Computing probabilities by conditioning on observation, not action. Bayes’ theorem mechanics, applied cleanly.
Verbalizing the asymmetry. Strong candidates explicitly say: “Door 1 was chosen by me without information. Door 3 was opened by a knowing party who avoided the car. The two doors are not symmetric.”
Handling variations gracefully. When the interviewer changes the rules, recompute from scratch rather than pattern-matching to the original.

Frequently Asked Questions

Is the Monty Hall problem really still asked? It’s so famous.

The original isn’t asked much anymore because it’s too well-known. But variations are asked frequently, often because the interviewer wants to see whether you can adapt. “Same as Monty Hall, but Monty doesn’t know where the car is” is a common follow-up that catches candidates who memorized the answer. If an interviewer asks you the original Monty Hall, expect a follow-up immediately afterward; don’t relax.

What’s the cleanest one-sentence explanation of why switching wins?

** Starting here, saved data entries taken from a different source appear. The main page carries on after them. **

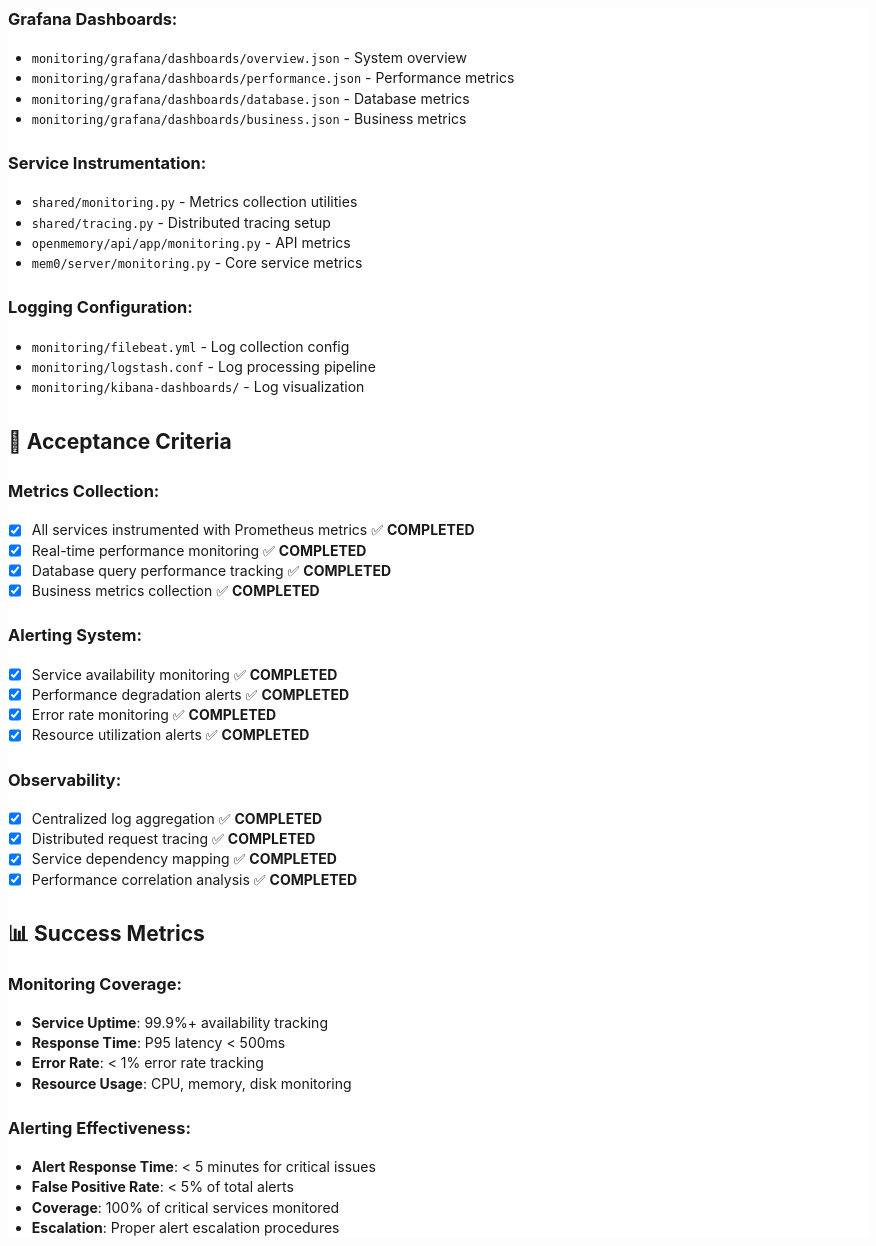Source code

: ### **Grafana Dashboards**:
- `monitoring/grafana/dashboards/overview.json` - System overview
- `monitoring/grafana/dashboards/performance.json` - Performance metrics
- `monitoring/grafana/dashboards/database.json` - Database metrics
- `monitoring/grafana/dashboards/business.json` - Business metrics

### **Service Instrumentation**:
- `shared/monitoring.py` - Metrics collection utilities
- `shared/tracing.py` - Distributed tracing setup
- `openmemory/api/app/monitoring.py` - API metrics
- `mem0/server/monitoring.py` - Core service metrics

### **Logging Configuration**:
- `monitoring/filebeat.yml` - Log collection config
- `monitoring/logstash.conf` - Log processing pipeline
- `monitoring/kibana-dashboards/` - Log visualization

## 🎯 **Acceptance Criteria**

### **Metrics Collection**:
- [x] All services instrumented with Prometheus metrics ✅ **COMPLETED**
- [x] Real-time performance monitoring ✅ **COMPLETED**
- [x] Database query performance tracking ✅ **COMPLETED**
- [x] Business metrics collection ✅ **COMPLETED**

### **Alerting System**:
- [x] Service availability monitoring ✅ **COMPLETED**
- [x] Performance degradation alerts ✅ **COMPLETED**
- [x] Error rate monitoring ✅ **COMPLETED**
- [x] Resource utilization alerts ✅ **COMPLETED**

### **Observability**:
- [x] Centralized log aggregation ✅ **COMPLETED**
- [x] Distributed request tracing ✅ **COMPLETED**
- [x] Service dependency mapping ✅ **COMPLETED**
- [x] Performance correlation analysis ✅ **COMPLETED**

## 📊 **Success Metrics**

### **Monitoring Coverage**:
- **Service Uptime**: 99.9%+ availability tracking
- **Response Time**: P95 latency < 500ms
- **Error Rate**: < 1% error rate tracking
- **Resource Usage**: CPU, memory, disk monitoring

### **Alerting Effectiveness**:
- **Alert Response Time**: < 5 minutes for critical issues
- **False Positive Rate**: < 5% of total alerts
- **Coverage**: 100% of critical services monitored
- **Escalation**: Proper alert escalation procedures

“Your door has 1/3 probability because you chose it from three options without information; the remaining unopened door has 2/3 because the opened door was specifically chosen to not be the car.” If you can deliver that clearly under interview pressure, you’ve demonstrated understanding. Avoid getting tangled in formulas; the verbal intuition is what interviewers want to hear.

How do I handle a variation I’ve never seen?

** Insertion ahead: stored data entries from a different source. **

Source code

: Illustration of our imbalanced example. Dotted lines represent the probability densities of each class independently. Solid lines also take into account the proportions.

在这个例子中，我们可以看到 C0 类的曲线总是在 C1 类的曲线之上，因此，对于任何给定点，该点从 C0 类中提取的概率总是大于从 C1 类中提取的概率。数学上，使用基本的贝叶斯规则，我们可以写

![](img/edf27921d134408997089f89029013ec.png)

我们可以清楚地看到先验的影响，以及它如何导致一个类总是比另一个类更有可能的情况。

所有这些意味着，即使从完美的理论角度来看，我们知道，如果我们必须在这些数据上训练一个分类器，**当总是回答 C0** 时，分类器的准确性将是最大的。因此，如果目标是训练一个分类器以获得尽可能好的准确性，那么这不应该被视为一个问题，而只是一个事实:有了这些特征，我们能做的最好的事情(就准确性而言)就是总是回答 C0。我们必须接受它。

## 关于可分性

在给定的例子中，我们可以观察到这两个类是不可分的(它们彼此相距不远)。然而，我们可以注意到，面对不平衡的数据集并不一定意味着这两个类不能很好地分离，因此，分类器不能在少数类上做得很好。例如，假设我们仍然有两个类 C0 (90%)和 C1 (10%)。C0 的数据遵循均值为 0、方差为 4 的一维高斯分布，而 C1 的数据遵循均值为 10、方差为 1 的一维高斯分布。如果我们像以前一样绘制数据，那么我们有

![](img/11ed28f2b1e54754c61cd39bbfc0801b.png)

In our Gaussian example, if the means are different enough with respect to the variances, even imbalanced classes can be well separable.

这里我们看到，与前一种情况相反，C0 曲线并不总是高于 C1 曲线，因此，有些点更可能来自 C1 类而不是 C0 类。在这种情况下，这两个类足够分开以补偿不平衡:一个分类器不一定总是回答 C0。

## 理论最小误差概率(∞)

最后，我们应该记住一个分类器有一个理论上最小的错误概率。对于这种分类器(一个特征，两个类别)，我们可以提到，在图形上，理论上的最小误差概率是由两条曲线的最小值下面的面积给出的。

Set up Bayes’ theorem from scratch. List the prior probabilities, compute the likelihood of the observation under each hypothesis, divide by the marginal. Don’t try to pattern-match to the original. Every Monty Hall variation is a clean Bayesian problem; the only question is what’s prior, what’s likelihood, and what’s being asked.

What’s the trickiest variation?

“Monty Hall with three doors, but Monty has a 50% chance of being honest (opens a goat) and 50% chance of being random (opens any other door, possibly the car). You pick door 1, he opens door 3 to reveal a goat. Should you switch?” The answer involves weighting over Monty’s two policies. Setup: P(Monty honest) = 0.5, P(Monty random) = 0.5. Compute P(car behind each door | Monty opens 3 with goat) by mixing the two cases. The math is doable but multi-step; this is the kind of variation a senior interviewer might ask.

Why do quant firms care about this specifically?

The Monty Hall problem maps directly to trading: information is revealed by other market participants whose actions are not random — their choice of when to trade, what to quote, which side to take, all reflect their private information. A market maker who treats other participants’ actions as uninformative is leaving money on the table; one who correctly conditions on counterparty actions makes better trades. Monty Hall is a stylized version of this skill.